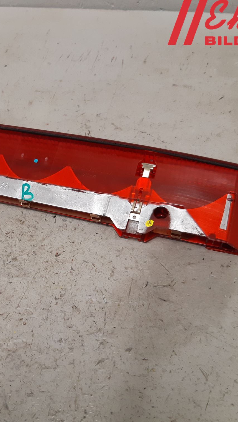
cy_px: 211
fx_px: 426
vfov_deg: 52.8
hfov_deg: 30.6
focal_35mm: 38
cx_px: 54
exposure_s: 1/50
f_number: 1.7
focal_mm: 3.93
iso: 160
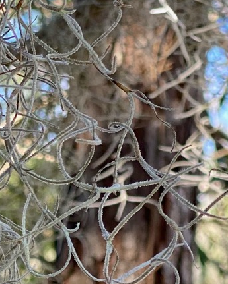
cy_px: 184
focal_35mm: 241
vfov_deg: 8.0
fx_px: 2032
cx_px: -126
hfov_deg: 6.3
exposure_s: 1/122
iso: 25
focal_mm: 6
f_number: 2
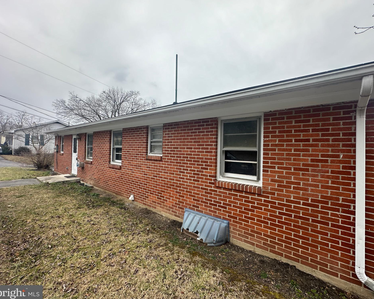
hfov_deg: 96.7
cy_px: 148
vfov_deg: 84.0
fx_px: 166
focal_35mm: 15
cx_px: 198
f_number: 2.2
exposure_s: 1/412
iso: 40
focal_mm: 2.22
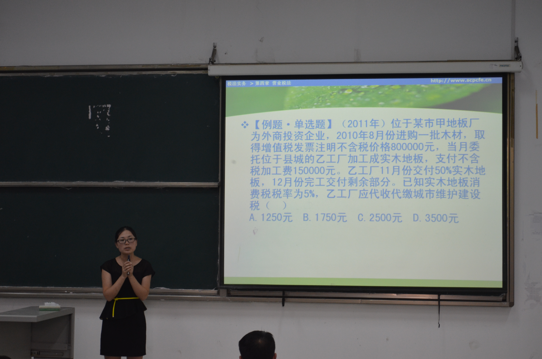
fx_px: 992
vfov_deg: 20.5
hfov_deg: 30.6
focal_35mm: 66
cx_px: 271
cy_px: 180
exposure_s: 1/60
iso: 800
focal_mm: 44
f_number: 5.3
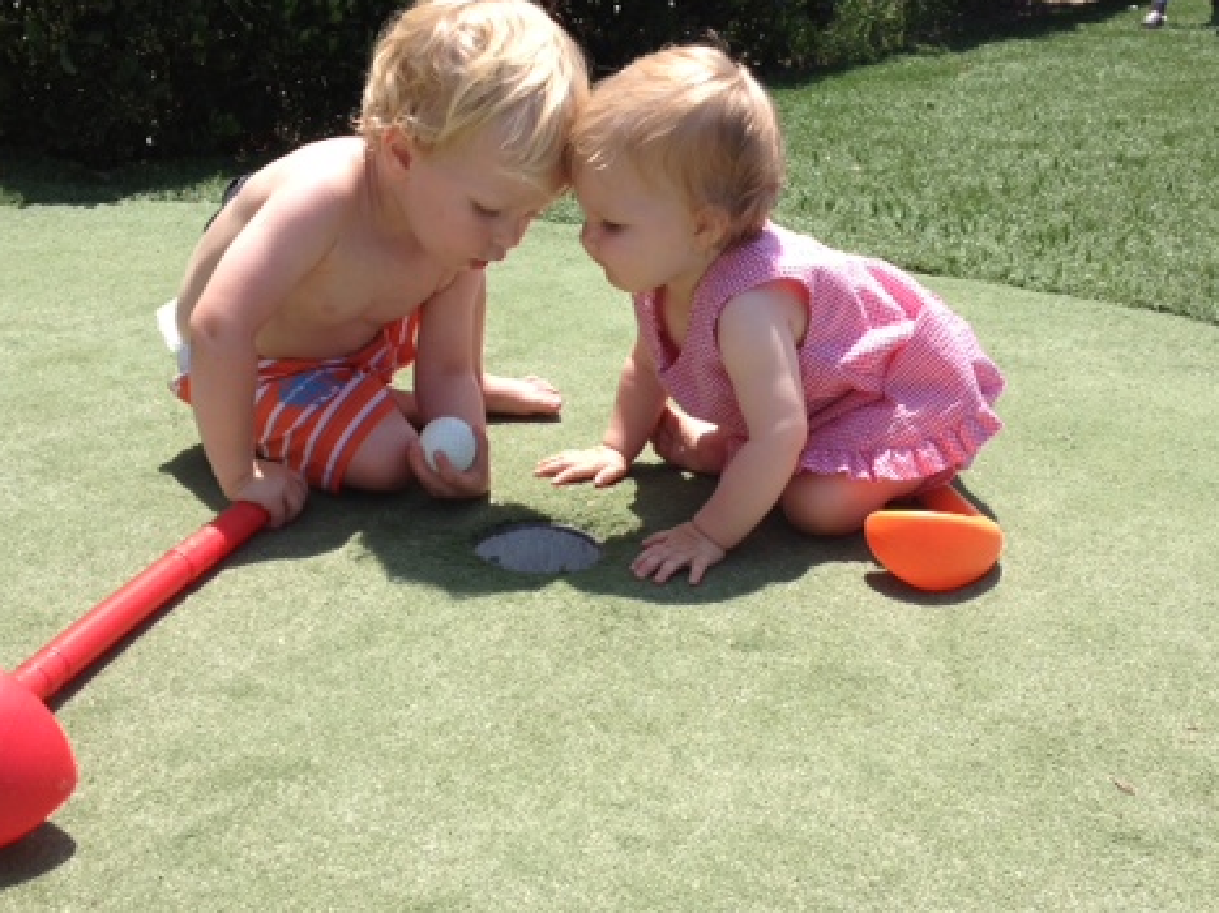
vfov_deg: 30.3
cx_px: 561
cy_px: 441
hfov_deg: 39.6
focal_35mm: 48
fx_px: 1690
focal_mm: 4.28
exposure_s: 1/1284
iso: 50
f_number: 2.4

⁂

• _Work required_:
Reproduce every record above exactly, but leave out the pictures.

• _Response_:
cy_px: 211
fx_px: 426
vfov_deg: 52.8
hfov_deg: 30.6
focal_35mm: 38
cx_px: 54
exposure_s: 1/50
f_number: 1.7
focal_mm: 3.93
iso: 160
cy_px: 184
focal_35mm: 241
vfov_deg: 8.0
fx_px: 2032
cx_px: -126
hfov_deg: 6.3
exposure_s: 1/122
iso: 25
focal_mm: 6
f_number: 2
hfov_deg: 96.7
cy_px: 148
vfov_deg: 84.0
fx_px: 166
focal_35mm: 15
cx_px: 198
f_number: 2.2
exposure_s: 1/412
iso: 40
focal_mm: 2.22
fx_px: 992
vfov_deg: 20.5
hfov_deg: 30.6
focal_35mm: 66
cx_px: 271
cy_px: 180
exposure_s: 1/60
iso: 800
focal_mm: 44
f_number: 5.3
vfov_deg: 30.3
cx_px: 561
cy_px: 441
hfov_deg: 39.6
focal_35mm: 48
fx_px: 1690
focal_mm: 4.28
exposure_s: 1/1284
iso: 50
f_number: 2.4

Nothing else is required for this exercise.